I’ve been feeling blue.
Like the ocean. The different colors it so stunningly always owns. Clear. Murky. Blue. All of it. In every form you never say it isn’t beautiful. It responds to nature. It holds it’s own strength, it’s power, it’s need to stay soft but yet will take you under within a moment’s notice.
I am the essence. I have tried to stay soft. I am gentle natured. I have always been told that. But yet I’ve been told I carry the weight of the world on my shoulders. And so does the ocean. It has to. It carries the pain of this earth. It carries death, pain, heartache, contentment. The strongest of storms. But it fights to stay in it’s welcoming state. When it welcomes everyone to it, as a place for rest.
I don’t want to be the disastrous waters that cannot be a place of peace. Underneath there is a war. The deeper you go the more you see. But you won’t make it to the bottom. There is too much. You will lose your sense of sight. Your oxygen. So stay at my surface, where I can comfort you with the waves. You can come in, let me wrap myself around you. But don’t go under. I can’t allow that.

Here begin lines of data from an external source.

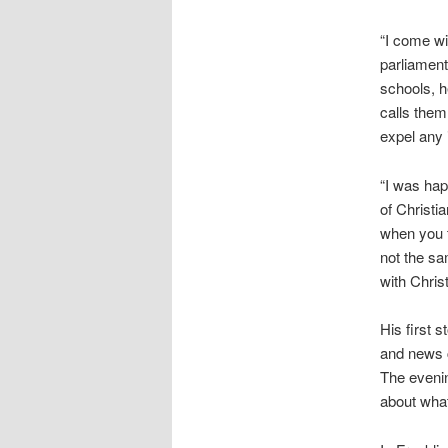
“I come wi
parliament
schools, h
calls them
expel any 
“I was hap
of Christi
when you t
not the sa
with Chri
His first 
and news c
The eveni
about what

I can’t watch the stars fall from your eyes as you’re brought into my world of chaos. Because once you enter, you’re under, and you can’t ever go. It becomes you. You become me, and you feel my pain. I have caused enough tsunamis in the heads of those I love. I remember the sea sickness I caused. That stayed with you for so long.

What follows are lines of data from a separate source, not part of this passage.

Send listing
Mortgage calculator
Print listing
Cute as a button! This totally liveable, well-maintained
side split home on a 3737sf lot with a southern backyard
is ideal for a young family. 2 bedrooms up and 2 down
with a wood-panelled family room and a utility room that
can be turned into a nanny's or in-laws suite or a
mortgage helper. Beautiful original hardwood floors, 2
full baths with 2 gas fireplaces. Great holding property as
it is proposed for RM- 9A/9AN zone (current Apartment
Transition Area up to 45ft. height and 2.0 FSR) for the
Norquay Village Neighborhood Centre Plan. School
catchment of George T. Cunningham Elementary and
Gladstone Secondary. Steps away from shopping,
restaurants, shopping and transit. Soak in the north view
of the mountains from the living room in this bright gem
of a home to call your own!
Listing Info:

But you recently returned, because you’ve healed. You’re still apart of it all which stays in my head. I can’t let you get any deeper. I want you with me. I want to be able to express my pain. I want to scream at those on land, the truths of what goes on in the depths.
But no matter how much pain I feel, I would never bring anyone to my level. To fill someone I love with the polluted water, never.

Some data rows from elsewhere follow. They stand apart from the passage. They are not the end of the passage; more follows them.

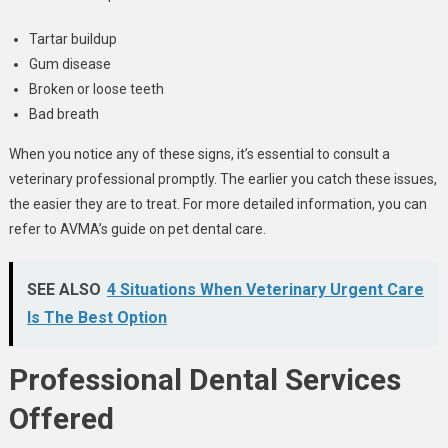
Tartar buildup
Gum disease
Broken or loose teeth
Bad breath
When you notice any of these signs, it’s essential to consult a
veterinary professional promptly. The earlier you catch these issues,
the easier they are to treat. For more detailed information, you can
refer to AVMA’s guide on pet dental care.
SEE ALSO
4 Situations When Veterinary Urgent Care
Is The Best Option
Professional Dental Services
Offered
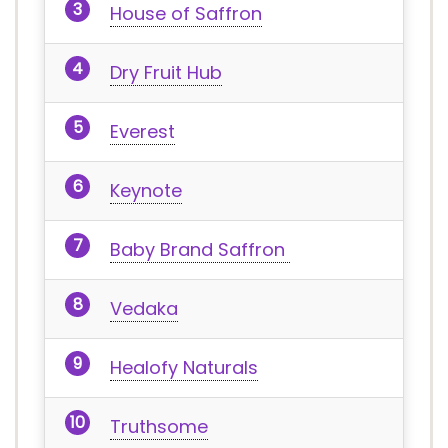
House of Saffron
Dry Fruit Hub
Everest
Keynote
Baby Brand Saffron
Vedaka
Healofy Naturals
Truthsome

I have been feeling all of it for so long. And the sky promises me it will soon be clear. I’m starting to not believe it. I’m not sure who I believe. Everything is so uncertain.
I want to retreat. To stay away. To throw myself under for awhile and not surface until I fix everything. But I can’t singlehandedly stop this battle. Because I am the target.
I am the ocean. I feel it all. I have to fight it all.
So to say I’ve been feeling blue, is correct but too lightly spoken.
This is the ocean speaking, softly, even in the midst of these cyclones.